12/05 ▒ POLITIQUE ▒ Lé Sénat bloque à nouveau le texte sur l'aide à mourir...

Hier soir, la réforme sur la fin de vie a été, en partie, mise en échec au Sénat.

Sans surprise, c’est le volet sur l’aide à mourir qui a divisé les sénateurs.

Ce qui a entraîné le rejet d’un texte central de la proposition de loi.

L’article 2, qui proposait une définition de la future procédure d’aide à mourir et les situations auxquelles elle s’appliquerait, a été rejeté par 151 votes sur 269.

Les voix des élus socialistes, qui regrettaient le durcissement du texte par rapport à la version des députés, se sont ajoutées à celles d’une partie de la droite, opposée à toute forme d’aide à mourir, même restreinte. 

Plus tôt dans la journée, l'Assemblée nationale a définitivement adopté l’autre volet de la réforme concernant les soins palliatifs. 

Sur l’aide à mourir, les débats doivent se poursuivre jusqu’à demain, avec encore près de 600 amendements à examiner. 

Mais, avec le rejet de l’article 2, le texte a été vidé de sa substance.

De ce fait, le gouvernement, qui espèrait une adoption définitive avant l'été, pourrait choisir de donner le dernier mot à l’Assemblée nationale pour faire aboutir cette réforme sociétale majeure, chère à Emmanuel Macron.

Par deux fois déjà, les députés ont voté pour un droit encadré à l’aide à mourir accessible à certains malades atteints d’une affection grave et incurable.

En revanche, au Sénat, les divergences de vue se révèlent insurmontables.

Sur l’aide à mourir, comme en première lecture, c’est la ligne dure de Bruno retailleau, président des Républicains, qui a eu gain de cause.

"Si demain le texte était voté, au seuil de la mort, chacun devra se demander s’il n’est pas un poids mort, s’il n’est pas un fardeau pour la société ou pour ses proches. Je crains que les verrous encadrant ce texte finissent par sauter dans le futur" a-t-il déclaré.

Ces derniers jours, l’option du référendum a également fait parler au Sénat.

Francis Szpiner, sénateur LR hostile à la réforme, affirme avoir réuni plus de 195 signatures de parlementaires.

Nombre suffisant pour lancer une procédure de "Référendum d’Initiative Partagée".

Depuis sa création en 2008, ce processus très complexe n’a jamais abouti.

______________________________

■ **Travail à réaliser**
D'après le texte sur l'aide à mourir, par combien de votes l'article 2 a-t-il été rejeté au Sénat ?

■ **Données fournies**

______________________________

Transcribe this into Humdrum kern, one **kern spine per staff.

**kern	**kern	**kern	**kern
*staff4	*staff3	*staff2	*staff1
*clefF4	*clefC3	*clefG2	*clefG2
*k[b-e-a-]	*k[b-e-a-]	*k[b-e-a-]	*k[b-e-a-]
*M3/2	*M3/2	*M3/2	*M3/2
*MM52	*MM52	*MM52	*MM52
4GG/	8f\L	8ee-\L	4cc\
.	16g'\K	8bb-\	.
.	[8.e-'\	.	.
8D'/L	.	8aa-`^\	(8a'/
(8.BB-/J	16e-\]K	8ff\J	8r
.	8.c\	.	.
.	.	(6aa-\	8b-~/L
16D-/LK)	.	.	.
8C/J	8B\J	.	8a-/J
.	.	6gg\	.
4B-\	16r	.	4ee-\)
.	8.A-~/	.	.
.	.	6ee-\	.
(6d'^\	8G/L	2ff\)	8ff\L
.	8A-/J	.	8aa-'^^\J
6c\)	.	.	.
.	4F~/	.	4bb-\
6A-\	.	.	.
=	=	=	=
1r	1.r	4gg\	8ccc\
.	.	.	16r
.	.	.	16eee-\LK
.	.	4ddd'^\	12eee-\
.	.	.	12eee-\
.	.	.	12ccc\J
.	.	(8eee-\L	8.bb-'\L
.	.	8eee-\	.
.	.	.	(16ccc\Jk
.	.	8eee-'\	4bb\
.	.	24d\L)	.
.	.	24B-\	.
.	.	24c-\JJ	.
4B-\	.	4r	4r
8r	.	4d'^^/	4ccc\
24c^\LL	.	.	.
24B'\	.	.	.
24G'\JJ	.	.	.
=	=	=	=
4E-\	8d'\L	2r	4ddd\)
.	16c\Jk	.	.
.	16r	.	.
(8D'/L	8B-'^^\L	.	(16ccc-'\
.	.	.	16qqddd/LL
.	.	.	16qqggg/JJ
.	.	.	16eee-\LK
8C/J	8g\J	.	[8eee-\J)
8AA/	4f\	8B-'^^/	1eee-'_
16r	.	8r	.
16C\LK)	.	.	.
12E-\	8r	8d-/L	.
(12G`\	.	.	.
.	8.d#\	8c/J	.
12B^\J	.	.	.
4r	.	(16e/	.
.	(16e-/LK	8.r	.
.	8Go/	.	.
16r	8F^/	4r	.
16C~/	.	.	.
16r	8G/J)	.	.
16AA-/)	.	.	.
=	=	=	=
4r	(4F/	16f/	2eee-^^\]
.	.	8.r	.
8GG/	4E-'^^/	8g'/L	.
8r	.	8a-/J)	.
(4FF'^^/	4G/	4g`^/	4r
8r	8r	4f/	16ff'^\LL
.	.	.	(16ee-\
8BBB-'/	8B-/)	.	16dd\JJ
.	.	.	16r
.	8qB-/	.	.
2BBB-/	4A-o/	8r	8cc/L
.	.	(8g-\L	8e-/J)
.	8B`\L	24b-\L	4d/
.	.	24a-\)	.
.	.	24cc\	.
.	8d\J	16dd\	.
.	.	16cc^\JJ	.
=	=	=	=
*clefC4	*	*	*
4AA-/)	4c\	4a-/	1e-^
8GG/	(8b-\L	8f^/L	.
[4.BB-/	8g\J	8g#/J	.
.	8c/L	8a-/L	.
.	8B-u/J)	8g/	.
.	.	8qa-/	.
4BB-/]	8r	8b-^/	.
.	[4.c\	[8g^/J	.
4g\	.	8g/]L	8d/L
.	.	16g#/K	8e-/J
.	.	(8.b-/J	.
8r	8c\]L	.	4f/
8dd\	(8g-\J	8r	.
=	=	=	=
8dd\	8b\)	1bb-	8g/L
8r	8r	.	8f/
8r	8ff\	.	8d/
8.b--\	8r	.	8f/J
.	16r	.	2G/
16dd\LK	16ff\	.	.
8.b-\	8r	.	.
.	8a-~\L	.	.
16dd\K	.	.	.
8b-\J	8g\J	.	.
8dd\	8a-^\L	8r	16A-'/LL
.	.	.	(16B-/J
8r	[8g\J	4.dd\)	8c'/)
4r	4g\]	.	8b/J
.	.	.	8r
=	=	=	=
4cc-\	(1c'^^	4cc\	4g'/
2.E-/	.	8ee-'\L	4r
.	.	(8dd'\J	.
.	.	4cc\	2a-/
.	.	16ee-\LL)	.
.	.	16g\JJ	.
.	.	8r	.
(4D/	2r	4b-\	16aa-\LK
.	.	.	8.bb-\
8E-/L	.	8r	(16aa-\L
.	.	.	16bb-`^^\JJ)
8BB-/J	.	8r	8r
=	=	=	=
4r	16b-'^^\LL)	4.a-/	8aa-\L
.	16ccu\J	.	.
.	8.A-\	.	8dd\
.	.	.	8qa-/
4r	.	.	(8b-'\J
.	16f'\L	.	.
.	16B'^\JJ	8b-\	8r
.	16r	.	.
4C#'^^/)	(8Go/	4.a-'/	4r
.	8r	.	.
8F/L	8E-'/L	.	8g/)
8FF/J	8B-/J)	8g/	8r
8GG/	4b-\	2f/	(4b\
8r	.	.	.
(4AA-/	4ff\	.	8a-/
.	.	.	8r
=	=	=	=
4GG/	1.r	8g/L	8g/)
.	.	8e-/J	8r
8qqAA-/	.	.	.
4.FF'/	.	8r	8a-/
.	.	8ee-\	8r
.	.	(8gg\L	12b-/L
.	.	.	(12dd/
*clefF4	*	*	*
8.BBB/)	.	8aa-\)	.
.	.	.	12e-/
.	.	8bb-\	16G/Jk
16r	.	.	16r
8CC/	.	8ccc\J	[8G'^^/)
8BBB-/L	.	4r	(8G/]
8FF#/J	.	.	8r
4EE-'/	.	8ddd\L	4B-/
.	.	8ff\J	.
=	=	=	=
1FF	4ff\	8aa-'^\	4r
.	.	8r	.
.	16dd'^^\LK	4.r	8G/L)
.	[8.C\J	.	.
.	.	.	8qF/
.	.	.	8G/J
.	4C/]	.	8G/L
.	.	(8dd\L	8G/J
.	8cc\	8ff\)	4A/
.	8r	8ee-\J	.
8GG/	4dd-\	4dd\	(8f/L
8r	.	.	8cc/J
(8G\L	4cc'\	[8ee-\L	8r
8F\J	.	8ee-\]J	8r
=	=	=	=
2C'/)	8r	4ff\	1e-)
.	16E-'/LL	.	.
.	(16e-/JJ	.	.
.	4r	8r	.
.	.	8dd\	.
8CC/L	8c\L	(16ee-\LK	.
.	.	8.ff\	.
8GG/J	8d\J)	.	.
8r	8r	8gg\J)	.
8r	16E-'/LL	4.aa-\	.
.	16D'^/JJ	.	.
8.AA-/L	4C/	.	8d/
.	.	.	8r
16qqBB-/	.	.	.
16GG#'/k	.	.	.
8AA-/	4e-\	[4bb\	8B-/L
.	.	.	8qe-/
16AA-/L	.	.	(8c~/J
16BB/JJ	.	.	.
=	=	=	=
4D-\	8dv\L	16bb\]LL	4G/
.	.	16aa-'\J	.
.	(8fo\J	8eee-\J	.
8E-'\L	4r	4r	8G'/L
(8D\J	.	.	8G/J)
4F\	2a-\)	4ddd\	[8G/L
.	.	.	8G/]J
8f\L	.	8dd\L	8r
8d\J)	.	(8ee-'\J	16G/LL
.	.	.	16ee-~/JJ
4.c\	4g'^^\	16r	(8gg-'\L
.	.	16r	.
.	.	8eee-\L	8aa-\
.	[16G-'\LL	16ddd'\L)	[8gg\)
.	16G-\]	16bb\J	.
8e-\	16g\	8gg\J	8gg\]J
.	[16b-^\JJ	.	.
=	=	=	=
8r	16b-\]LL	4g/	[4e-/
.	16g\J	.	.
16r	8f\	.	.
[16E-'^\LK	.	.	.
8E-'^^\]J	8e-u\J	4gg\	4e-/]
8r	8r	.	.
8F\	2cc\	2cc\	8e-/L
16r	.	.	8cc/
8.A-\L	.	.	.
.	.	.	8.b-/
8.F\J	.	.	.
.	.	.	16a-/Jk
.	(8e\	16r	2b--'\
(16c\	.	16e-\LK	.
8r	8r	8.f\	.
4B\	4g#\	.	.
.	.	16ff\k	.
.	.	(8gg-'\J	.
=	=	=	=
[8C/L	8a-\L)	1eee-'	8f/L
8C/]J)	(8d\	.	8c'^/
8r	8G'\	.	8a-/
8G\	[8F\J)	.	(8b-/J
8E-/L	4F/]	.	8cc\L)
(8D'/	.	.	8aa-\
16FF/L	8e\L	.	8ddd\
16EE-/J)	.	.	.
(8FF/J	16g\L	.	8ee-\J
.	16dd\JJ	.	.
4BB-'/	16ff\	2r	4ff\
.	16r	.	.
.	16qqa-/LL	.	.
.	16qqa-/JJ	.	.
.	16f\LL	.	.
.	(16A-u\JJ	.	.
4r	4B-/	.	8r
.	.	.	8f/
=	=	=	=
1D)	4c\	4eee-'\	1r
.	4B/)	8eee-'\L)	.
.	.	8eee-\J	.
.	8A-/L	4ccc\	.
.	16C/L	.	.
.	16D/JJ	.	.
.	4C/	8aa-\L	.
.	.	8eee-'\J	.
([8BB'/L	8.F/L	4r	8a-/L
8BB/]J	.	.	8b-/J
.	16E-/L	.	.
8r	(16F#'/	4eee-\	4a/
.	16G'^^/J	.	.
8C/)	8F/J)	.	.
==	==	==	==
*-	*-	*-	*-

______________________________

■ **Réponse attendue**
Par 151 votes sur 269.